Каково же было мое удивление, когда я попала в настоящую школу. Правда, первый учебный год был недолгим. Я заболела скарлатиной в тяжелой форме. Мама только что родила второго младшего брата, а оставить меня одну в больнице было невозможно. Со мной пошла Ядвига Викентьевна. Мы там провели положенный карантинный срок. Всего более двух месяцев. Ядвига Викентьевна была практически под арестом. После этого она меня оставила, ей самой нужна была помощь. Она тогда чуть с ума не сошла и вернулась только в экстремальной ситуации, когда меня нужно было срочно выручать и подготовить в новой школе по основным предметам. Из «дебилок» я стала самой грамотной по русскому языку и лучшей по литературе. Ядвига Викентьевна вскоре умерла, а я осталась одна без старшего товарища.
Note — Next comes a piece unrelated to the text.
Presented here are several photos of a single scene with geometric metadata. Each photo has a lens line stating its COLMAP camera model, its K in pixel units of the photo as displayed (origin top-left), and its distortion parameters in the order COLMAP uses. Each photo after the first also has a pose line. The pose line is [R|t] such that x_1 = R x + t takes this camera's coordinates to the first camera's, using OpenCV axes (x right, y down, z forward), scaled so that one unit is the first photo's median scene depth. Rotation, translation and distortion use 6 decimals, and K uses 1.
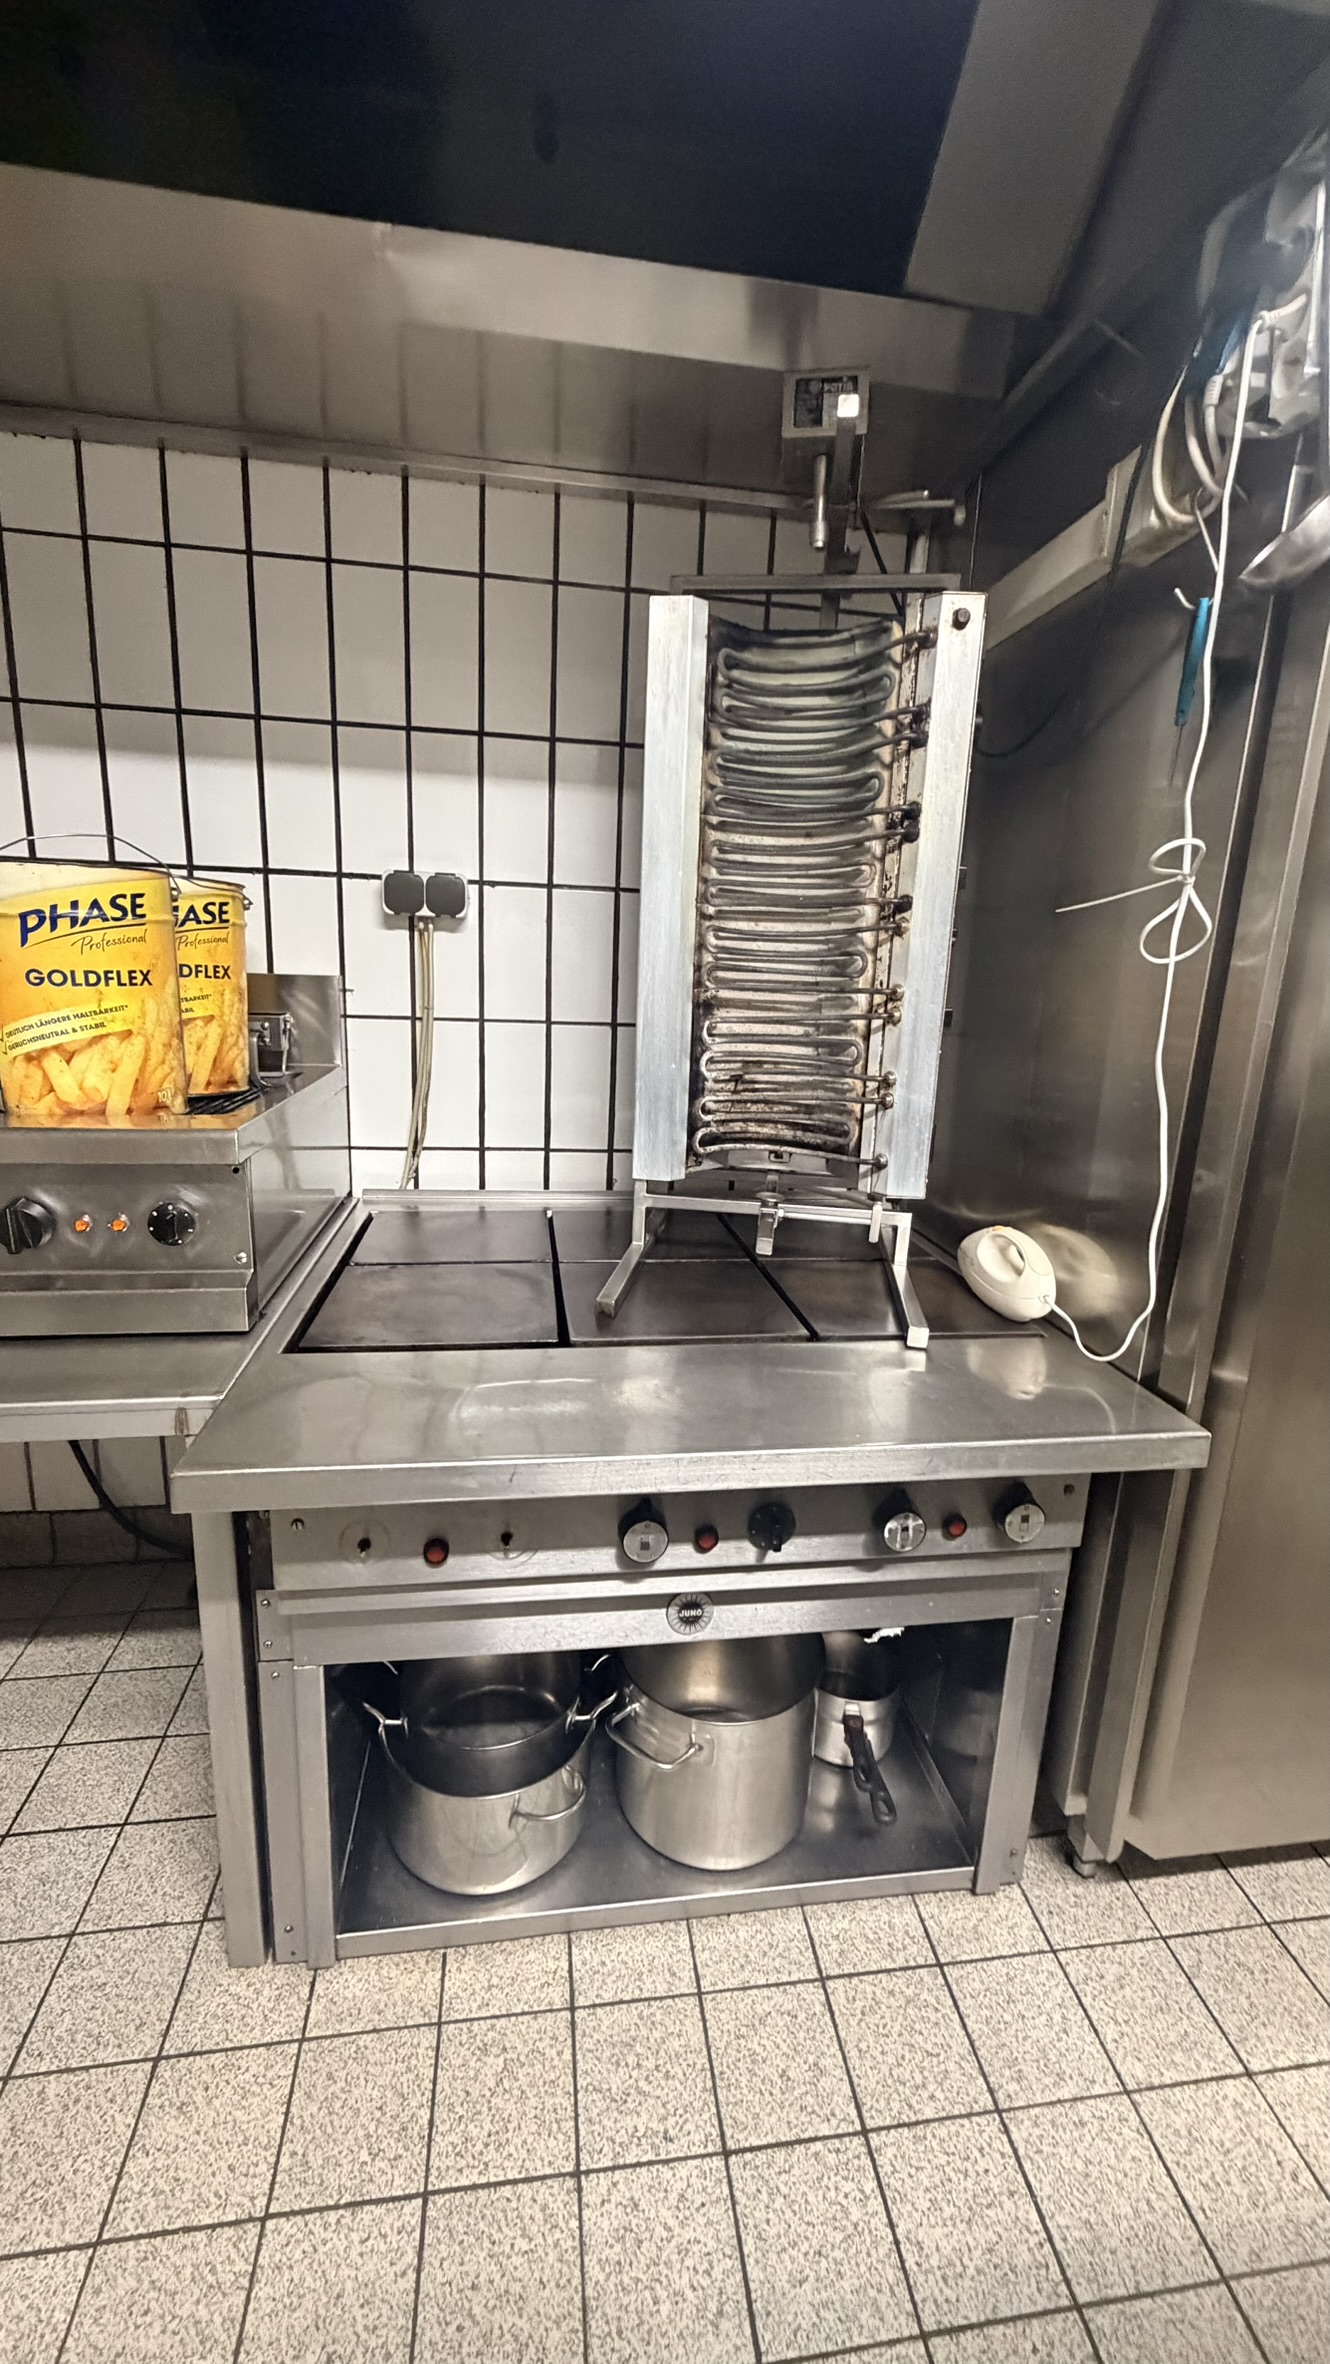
lens RADIAL K [[942.2, 0, 666.0], [0, 942.2, 1178.5], [0, 0, 1]] dist [0.000324, 0.000177]
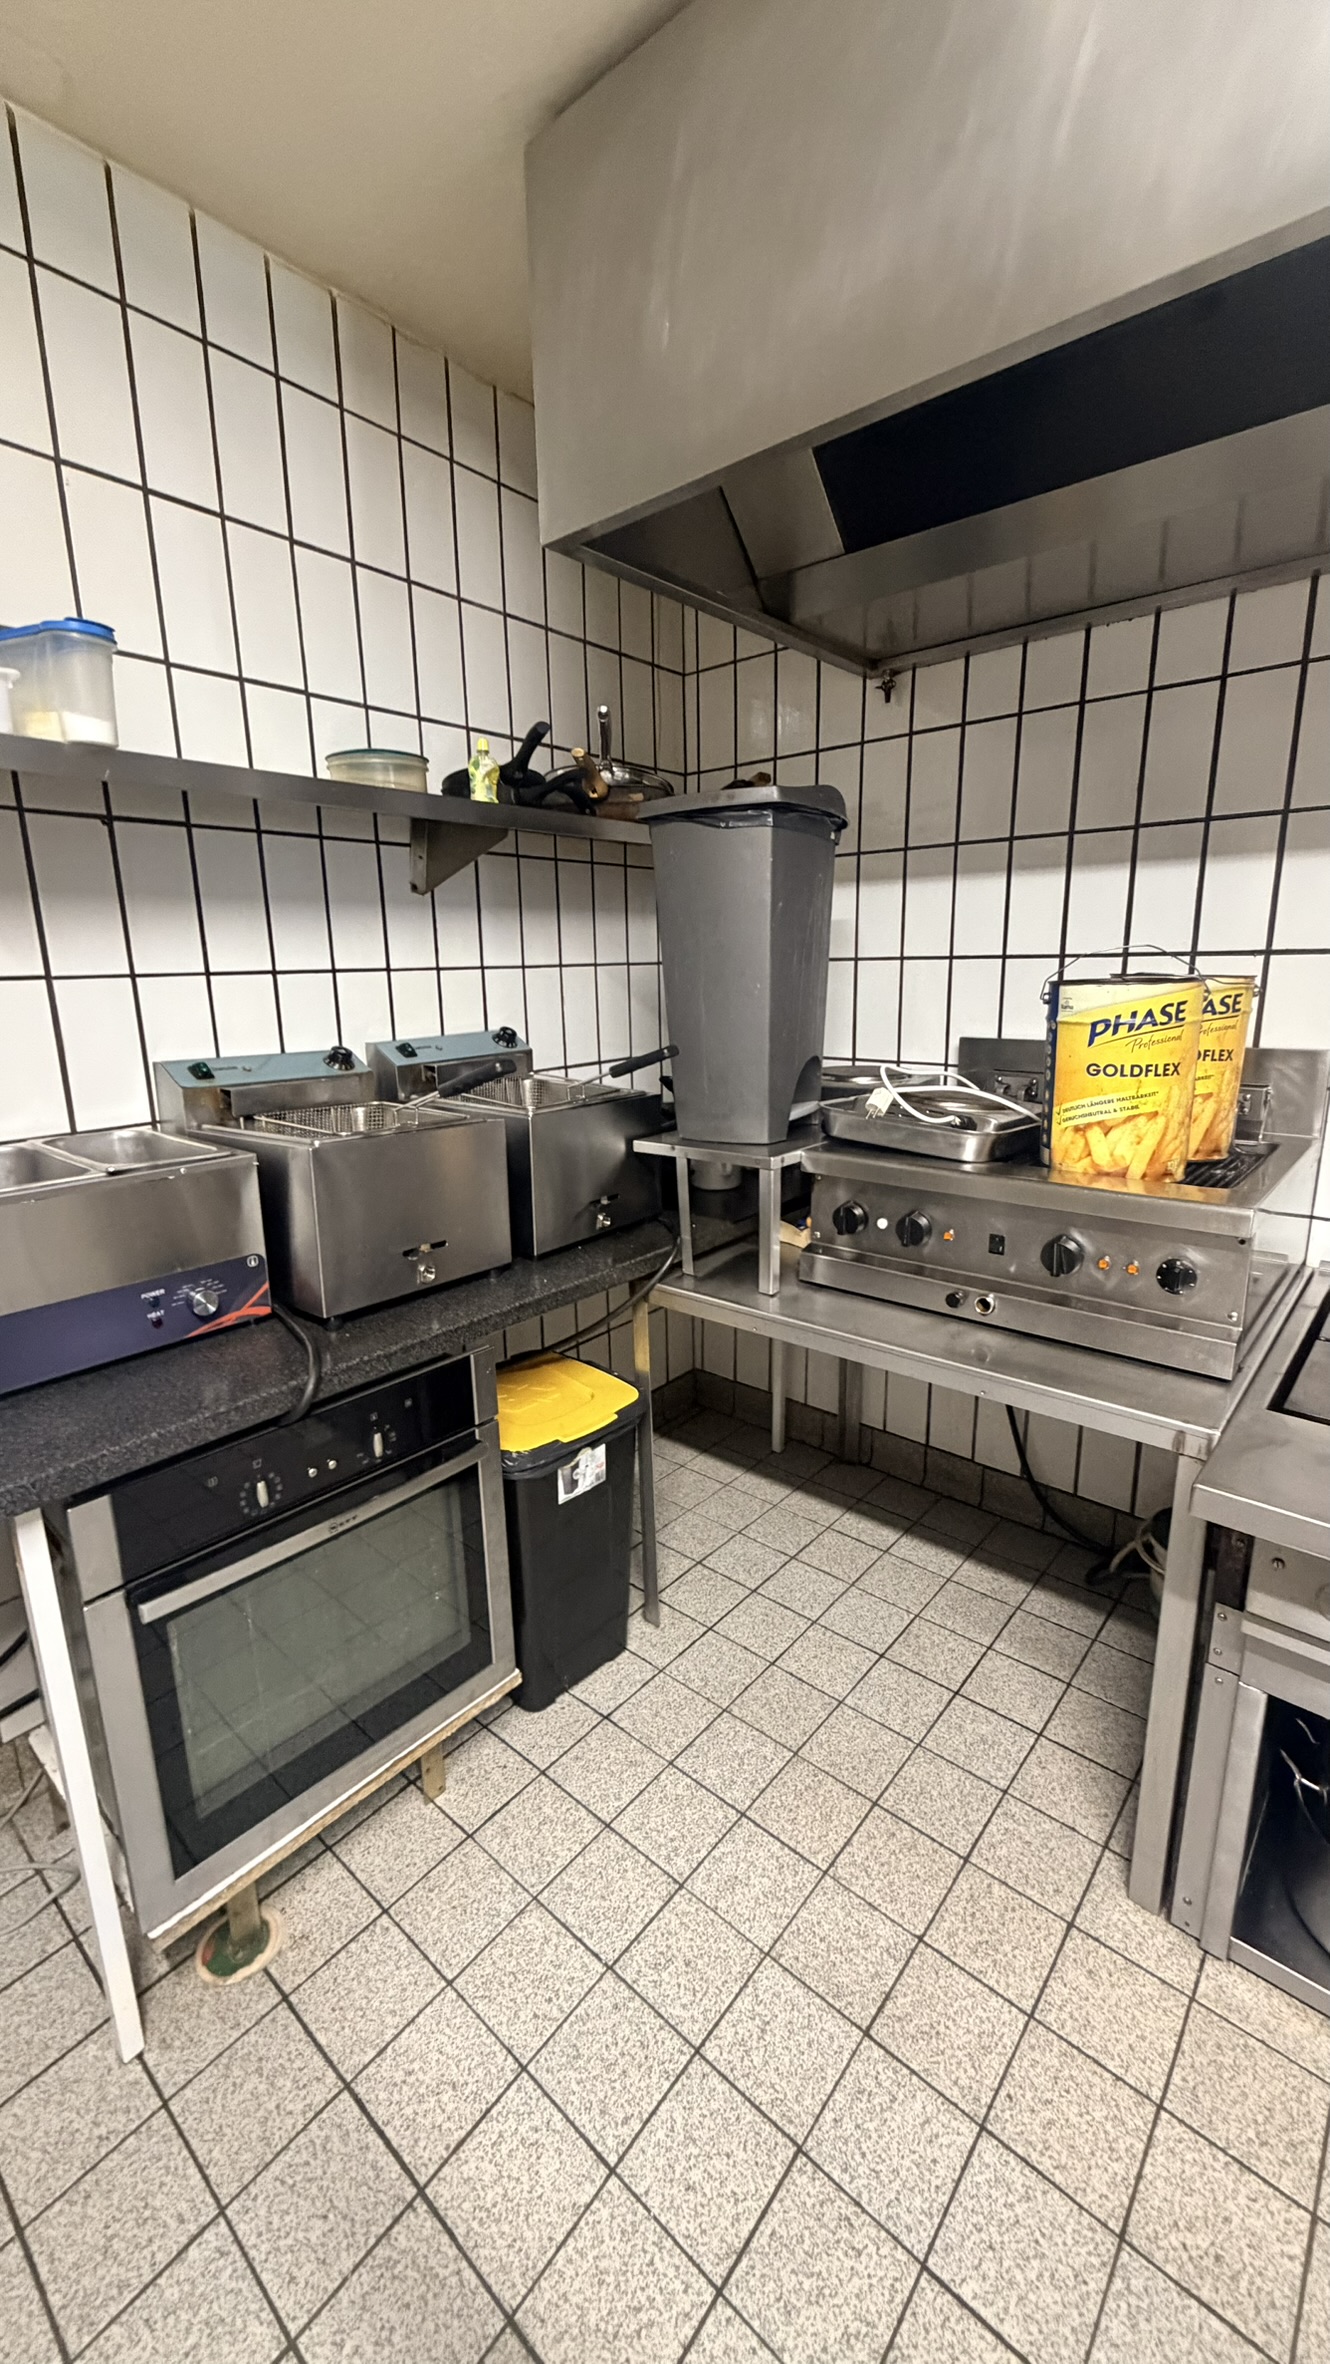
lens RADIAL K [[942.2, 0, 663.8], [0, 942.2, 1175.9], [0, 0, 1]] dist [0.000324, 0.000177]
pose [[0.654269, 0.119414, -0.746775, -0.063825], [-0.132389, 0.990292, 0.042365, -0.042646], [0.744584, 0.071147, 0.663726, -0.296817]]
В новой школе учительницей была заезжая офицерская жена из военгородка. Говорила она «портфель», «доцент». Половина детей нашего класса тоже была оттуда; дети младшего офицерского состава. Книжки читали про партизан, Зою Космодемьянскую, «Молодую гвардию», «Генерала Доватора», а над моим французским смеялись до колик в животе. Это был позор, и больше я слышать ни о каких иностранных языках не хотела. Все красивые книжки в сафьяновых переплетах были задвинуты в задний ряд шкафа.

Я стала забывать язык. Через несколько лет меня все же удалось снова пристроить. К Нине Рачковской. Нина была не от мира сего. В тридцать лет за нее все решала мама. Они убежали в Литву из Москвы после революции. Отца их расстреляли большевики. Нинин брат, талантливый врач, утонул, и мать уехала вслед за Ниной в Париж. Нина была писаной красавицей, хотела стать актрисой, но, видимо, глупость и недостаток таланта ей помешали. В Париже ее знала как красавицу вся русско-литовская артистическая колония.